Sergio Perez put in another stellar qualifying performance after putting himself on the second row alongside Carlos Sainz in fourth. The Mexican will be keen to make great use of the track position to challenge for the podium considering how well the Racing Point handles itself around Monza and the threat of Max Verstappen is not at its highest around this place. His teammate Lance Stroll will be lining up alongside Daniel Ricciardo on the fourth row in eighth place. Pierre Gasly made it to Q3 yet again continuing his impressive form but failed to make any inroads into the session and will have to settle for 10th place on the grid.

It was a Q3 without the drama of last year where eight of ten cars failed to make it to the starting line before the flag because all the teams decided to come out and register lap times with more than 5 minutes to go in the session. It was however not a session without drama as Q1 was quite a hassle after everyone was tripping over each other to put in a quick lap and take advantage of the slipstream.

It all started off when the Alfa Romeo cars tried to overtake everyone in front of them on the outlap which ended up in compromising everybody’s laps. At the front of it all, Esteban Ocon was racing Kimi Raikkonen towards the first chicane, trying to cover the inside while George Russell had to try and stay away from there to not compromise his own lap. This turned into a chain reaction when Vettel had his lap compromised as well thanks to the events unfolding infront of him. In the frantic second stint of Q1, both the Williams, Vettel in the Ferrari, Giovinazzi in Alfa Romeo and Grosjean in the Haas were all knocked out, with some of them quite vocal on the team radio expressing their anguish at how things went about.

GP ITALIA F1/2020 – VENERDÌ 04/09/2020
credit: @Scuderia Ferrari Press Office

Q2 did not serve up any similar sort of drama apart from the continuation of woes of the home team Ferrari.
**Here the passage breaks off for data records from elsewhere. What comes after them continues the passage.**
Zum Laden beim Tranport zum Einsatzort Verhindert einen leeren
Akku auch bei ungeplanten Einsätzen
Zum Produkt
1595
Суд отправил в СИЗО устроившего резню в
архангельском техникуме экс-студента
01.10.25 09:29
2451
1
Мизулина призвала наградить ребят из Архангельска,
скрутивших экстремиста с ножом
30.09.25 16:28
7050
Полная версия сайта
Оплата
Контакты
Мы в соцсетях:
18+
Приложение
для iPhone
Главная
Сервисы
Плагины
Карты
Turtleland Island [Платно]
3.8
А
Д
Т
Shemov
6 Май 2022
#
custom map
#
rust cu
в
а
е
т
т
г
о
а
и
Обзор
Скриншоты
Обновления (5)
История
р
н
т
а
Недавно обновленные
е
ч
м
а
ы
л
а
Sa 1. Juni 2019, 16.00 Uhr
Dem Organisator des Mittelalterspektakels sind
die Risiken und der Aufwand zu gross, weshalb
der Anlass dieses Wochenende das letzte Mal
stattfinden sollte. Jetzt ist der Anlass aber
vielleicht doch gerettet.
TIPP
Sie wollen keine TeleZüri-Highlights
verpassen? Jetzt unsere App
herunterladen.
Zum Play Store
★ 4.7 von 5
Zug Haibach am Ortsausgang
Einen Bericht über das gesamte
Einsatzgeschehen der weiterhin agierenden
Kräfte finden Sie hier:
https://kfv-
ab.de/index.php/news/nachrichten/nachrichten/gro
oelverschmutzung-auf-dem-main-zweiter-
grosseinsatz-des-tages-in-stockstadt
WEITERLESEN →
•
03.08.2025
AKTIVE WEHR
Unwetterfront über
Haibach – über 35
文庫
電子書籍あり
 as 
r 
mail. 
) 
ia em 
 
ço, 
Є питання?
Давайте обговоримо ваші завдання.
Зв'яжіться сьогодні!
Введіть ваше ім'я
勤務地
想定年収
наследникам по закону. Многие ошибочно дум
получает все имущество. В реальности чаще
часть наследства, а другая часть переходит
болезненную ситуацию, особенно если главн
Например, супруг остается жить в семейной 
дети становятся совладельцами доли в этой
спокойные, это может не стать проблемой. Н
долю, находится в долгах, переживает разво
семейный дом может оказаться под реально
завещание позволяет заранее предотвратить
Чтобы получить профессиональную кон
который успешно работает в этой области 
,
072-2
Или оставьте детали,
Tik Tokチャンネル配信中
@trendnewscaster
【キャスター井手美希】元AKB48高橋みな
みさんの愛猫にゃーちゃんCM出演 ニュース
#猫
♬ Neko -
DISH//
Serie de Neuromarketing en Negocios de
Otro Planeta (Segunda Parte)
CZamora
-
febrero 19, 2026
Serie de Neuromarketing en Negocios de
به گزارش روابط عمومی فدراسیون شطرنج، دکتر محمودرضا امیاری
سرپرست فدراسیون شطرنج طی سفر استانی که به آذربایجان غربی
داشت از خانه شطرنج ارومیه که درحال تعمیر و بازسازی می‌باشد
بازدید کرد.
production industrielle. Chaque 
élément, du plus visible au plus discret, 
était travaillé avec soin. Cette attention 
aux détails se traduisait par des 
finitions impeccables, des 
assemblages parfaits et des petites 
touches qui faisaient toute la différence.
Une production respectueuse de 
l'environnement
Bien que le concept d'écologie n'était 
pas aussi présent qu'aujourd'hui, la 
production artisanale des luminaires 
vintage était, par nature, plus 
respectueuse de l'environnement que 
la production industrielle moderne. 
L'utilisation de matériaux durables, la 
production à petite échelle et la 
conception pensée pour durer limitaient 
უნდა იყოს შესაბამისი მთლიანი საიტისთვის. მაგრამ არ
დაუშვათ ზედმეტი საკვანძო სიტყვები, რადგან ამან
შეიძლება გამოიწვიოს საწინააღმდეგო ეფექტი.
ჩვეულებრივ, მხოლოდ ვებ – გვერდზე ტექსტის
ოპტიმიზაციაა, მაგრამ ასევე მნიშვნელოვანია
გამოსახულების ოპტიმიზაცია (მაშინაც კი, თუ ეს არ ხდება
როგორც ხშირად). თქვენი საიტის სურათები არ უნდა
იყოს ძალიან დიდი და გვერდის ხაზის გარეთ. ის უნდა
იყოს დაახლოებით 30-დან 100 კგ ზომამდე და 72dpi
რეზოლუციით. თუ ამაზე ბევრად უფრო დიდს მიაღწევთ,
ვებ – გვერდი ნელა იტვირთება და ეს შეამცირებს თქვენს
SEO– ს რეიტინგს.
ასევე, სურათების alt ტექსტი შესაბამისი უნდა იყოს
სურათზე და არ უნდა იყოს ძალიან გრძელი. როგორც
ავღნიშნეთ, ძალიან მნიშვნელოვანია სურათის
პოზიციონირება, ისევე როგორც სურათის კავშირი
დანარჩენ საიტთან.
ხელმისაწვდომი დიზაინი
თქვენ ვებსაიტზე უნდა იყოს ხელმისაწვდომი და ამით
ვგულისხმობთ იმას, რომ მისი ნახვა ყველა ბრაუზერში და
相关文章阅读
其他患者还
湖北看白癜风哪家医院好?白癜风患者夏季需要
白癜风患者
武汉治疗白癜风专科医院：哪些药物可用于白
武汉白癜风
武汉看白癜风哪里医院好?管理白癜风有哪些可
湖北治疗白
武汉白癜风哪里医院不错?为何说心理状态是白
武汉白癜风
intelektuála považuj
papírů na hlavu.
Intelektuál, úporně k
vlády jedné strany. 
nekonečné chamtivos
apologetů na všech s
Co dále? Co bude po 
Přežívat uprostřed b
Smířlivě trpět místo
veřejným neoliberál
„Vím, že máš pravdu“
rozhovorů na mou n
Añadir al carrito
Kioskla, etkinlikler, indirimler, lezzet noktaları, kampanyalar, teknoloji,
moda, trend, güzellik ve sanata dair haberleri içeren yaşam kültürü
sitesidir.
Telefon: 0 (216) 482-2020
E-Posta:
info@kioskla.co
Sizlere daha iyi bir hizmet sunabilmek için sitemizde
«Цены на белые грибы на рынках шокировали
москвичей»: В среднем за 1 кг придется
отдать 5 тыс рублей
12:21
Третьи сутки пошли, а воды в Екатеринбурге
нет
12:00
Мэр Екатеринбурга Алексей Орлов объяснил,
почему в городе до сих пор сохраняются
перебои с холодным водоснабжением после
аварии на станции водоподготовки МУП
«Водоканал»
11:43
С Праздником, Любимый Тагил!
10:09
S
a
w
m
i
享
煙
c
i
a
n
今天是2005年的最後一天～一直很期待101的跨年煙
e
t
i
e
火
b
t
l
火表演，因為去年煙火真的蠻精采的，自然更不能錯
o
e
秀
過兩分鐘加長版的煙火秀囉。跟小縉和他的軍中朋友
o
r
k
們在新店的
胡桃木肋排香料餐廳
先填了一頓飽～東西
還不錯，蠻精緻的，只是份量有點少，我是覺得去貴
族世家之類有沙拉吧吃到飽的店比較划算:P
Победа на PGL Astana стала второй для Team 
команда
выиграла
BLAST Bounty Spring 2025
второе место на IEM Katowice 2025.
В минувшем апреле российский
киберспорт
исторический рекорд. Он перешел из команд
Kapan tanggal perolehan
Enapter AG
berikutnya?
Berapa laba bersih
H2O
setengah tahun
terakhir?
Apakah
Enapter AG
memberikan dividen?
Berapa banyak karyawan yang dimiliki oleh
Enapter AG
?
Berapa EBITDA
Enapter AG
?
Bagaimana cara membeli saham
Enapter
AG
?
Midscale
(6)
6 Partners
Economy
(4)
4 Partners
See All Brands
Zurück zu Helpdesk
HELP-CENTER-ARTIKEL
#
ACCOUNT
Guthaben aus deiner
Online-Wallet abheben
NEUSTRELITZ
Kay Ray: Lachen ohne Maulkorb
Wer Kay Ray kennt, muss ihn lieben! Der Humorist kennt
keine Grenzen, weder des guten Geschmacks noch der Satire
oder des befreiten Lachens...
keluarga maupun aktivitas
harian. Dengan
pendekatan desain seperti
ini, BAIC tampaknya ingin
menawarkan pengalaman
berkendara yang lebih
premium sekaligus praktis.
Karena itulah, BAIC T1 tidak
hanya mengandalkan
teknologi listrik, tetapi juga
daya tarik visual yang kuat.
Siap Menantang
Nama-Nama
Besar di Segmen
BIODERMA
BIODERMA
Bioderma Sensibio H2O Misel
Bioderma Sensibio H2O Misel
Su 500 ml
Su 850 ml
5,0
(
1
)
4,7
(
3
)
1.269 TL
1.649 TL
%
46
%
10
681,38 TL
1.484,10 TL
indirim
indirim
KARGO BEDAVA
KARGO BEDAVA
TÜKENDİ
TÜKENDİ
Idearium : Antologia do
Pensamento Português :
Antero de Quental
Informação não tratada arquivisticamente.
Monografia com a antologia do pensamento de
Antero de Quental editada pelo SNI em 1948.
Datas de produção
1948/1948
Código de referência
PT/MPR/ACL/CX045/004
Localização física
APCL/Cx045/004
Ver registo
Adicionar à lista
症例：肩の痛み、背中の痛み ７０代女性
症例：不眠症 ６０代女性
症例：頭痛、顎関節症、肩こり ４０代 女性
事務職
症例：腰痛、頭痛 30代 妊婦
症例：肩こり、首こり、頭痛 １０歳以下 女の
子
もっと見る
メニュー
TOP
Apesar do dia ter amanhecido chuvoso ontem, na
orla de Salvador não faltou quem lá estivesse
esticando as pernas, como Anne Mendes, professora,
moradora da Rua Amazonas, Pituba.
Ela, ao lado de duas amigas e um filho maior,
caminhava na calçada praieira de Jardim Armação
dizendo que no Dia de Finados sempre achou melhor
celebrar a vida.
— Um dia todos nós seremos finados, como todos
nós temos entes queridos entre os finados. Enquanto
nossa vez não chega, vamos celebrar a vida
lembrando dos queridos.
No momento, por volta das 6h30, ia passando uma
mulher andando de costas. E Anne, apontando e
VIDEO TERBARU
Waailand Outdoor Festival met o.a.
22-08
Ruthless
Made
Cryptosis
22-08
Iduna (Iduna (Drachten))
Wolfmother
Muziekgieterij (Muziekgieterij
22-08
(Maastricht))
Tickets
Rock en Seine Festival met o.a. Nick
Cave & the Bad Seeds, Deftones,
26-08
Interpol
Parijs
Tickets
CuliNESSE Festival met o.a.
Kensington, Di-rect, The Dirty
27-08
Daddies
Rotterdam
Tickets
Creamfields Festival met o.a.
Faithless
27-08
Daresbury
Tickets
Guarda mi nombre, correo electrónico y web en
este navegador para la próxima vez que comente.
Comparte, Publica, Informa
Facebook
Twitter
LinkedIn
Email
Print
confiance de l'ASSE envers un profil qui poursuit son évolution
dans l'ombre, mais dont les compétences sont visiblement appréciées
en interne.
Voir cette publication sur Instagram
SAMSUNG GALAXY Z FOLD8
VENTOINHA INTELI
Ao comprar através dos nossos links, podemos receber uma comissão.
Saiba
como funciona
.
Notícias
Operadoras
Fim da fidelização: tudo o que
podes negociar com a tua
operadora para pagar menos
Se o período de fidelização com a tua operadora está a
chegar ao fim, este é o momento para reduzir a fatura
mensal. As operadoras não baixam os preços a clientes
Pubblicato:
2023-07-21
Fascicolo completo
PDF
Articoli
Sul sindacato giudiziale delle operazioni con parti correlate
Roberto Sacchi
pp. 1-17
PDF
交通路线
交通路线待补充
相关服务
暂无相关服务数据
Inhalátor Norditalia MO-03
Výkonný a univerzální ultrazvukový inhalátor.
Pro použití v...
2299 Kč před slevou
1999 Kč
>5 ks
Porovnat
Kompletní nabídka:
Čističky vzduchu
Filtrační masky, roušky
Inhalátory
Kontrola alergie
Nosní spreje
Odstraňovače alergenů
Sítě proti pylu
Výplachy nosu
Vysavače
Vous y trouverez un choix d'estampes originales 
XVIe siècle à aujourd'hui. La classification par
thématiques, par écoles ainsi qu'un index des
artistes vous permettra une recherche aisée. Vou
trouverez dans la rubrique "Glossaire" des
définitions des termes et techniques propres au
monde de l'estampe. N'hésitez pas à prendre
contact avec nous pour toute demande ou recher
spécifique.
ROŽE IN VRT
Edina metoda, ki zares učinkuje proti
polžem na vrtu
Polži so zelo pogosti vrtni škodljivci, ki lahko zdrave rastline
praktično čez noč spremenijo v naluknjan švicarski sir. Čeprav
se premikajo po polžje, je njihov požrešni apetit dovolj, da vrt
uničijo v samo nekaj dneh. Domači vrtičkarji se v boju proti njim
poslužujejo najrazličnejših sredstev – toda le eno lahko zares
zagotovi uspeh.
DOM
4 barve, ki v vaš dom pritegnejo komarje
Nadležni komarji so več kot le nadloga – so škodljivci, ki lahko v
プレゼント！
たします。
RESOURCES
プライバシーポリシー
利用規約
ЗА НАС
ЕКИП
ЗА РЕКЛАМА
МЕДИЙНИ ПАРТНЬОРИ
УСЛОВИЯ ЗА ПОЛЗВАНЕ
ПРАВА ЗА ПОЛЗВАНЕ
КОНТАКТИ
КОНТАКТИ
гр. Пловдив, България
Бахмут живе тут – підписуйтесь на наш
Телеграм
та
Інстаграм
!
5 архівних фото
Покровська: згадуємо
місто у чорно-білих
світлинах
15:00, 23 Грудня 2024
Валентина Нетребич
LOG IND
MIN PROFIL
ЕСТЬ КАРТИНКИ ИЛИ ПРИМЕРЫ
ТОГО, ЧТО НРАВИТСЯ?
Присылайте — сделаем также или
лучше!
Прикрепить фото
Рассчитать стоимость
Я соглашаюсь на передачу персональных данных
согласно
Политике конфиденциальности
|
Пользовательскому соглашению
The Tifosi would not be minding not being in the grandstands after yet another disastrous Saturday saw them qualify with Leclerc in 13th and Vettel in 17th. An exhausted Leclerc was out on the radio at the end of Q2 saying this was the best he could do and it was evident with the kind of lap he put in. The pace just doesn’t seem to be there for the Italy-based team and they will not have much to hope for the race tomorrow.

Esteban Ocon has been called to the stewards for his Q1 antics where he blocked Raikkonen and the rest and it has to be seen whether there will be any action taken. As of now he lines up 12th on the grid alongside Danil Kvyat in the Alpha Tauri in 11th.

George Russell (GBR) Williams Racing FW43.
Italian Grand Prix, Saturday 5th September 2020. Monza Italy.

George Russell will not be making it into Q2 after a good run following the drama in Q1 and will be lining up on the last row in 19th next to his teammate Nicolas Latifi in 20th in what will be the last race as team principal for Claire Williams. Both the Haas cars will line up with Magnussen in 15th and Grosjean in 16th.

With Mercedes clear of the field, it is very clear who will have the biggest advantage in terms of winning the race but the fight for podium is set to be interesting considering McLaren and Racing Point seem to have a better car compared to Red Bull Honda at least in qualifying. The midfield battle is set to be intriguing as well considering Renault will start further behind compared to their expected positions, which should give us an exciting Grand Prix to look forward to.